Wednesday, July 06, 2011

Nalwa v. Cedar Fair (Cal. Ct. App. - June 10, 2011)

Sometimes I agree with neither the majority nor the dissent.  This time I agree with both.

With respect to the former, I agree with Justice Rushing that the primary assumption of the risk doctrine doesn't apply to bumper cars in an amusement park.  That doctrine principally applies to sports activities.  It's not applicable to bumper cars.  It goes too far to try to extend it there.  The California Court of Appeal shouldn't do so.
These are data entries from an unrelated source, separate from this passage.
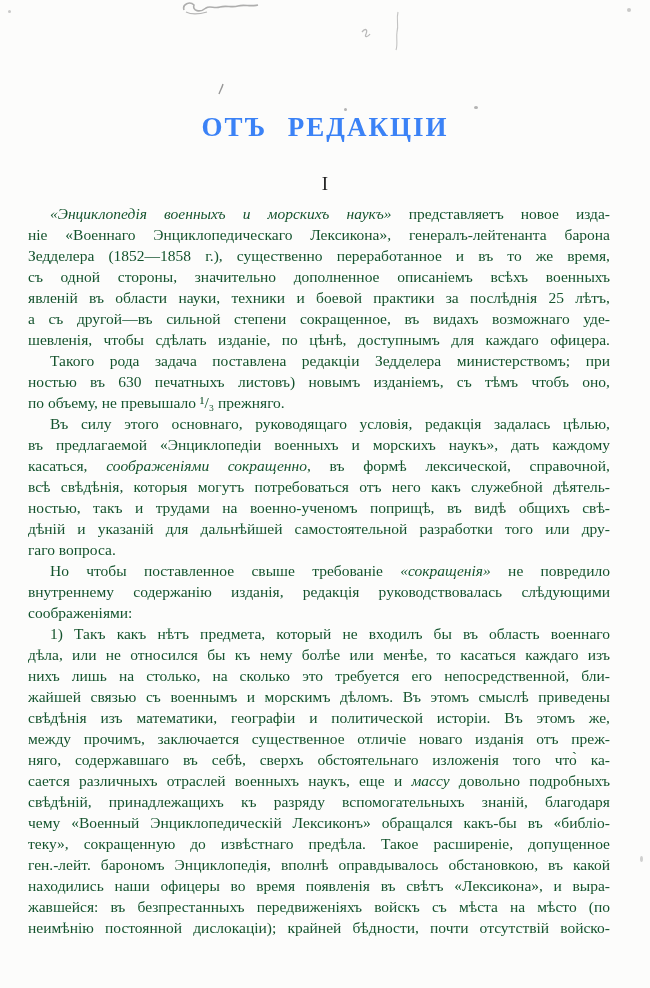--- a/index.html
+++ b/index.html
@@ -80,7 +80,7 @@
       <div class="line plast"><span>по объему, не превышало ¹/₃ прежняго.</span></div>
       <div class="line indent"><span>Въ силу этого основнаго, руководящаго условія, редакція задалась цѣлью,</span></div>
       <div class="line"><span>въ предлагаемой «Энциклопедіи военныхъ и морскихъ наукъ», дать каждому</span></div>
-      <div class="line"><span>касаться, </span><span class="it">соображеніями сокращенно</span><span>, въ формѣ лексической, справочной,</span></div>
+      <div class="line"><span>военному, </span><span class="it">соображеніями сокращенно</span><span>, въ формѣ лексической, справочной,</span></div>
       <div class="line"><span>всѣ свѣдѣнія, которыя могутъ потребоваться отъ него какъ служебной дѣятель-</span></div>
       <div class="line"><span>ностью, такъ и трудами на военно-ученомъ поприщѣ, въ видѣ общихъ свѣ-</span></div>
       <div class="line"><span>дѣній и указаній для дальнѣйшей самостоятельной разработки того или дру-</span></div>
With respect to the latter, however, I agree with Justice Duffy that it seems a bit crazy to let someone sue for injuring their hand on a bumper car because they were smashed.  That's the whole point.  There's smashing.  Sure, you could make it safer.  You could make the cars go one way.  You could put bigger bumpers on them.  You could include airbags.  You should stop them from bumping.  But when plaintiff got in the car, it was clear these were just regular old bumper cars.  I don't think they should be permitted to sue.

Whether one accomplishes this result through a negligence analysis or assumption of the risk or primary assumption of the risk, I concede, is unclear to me.  I don't think it should be the last of these.  But I also think I know the proper result.  And liability -- or even a trial -- isn't it.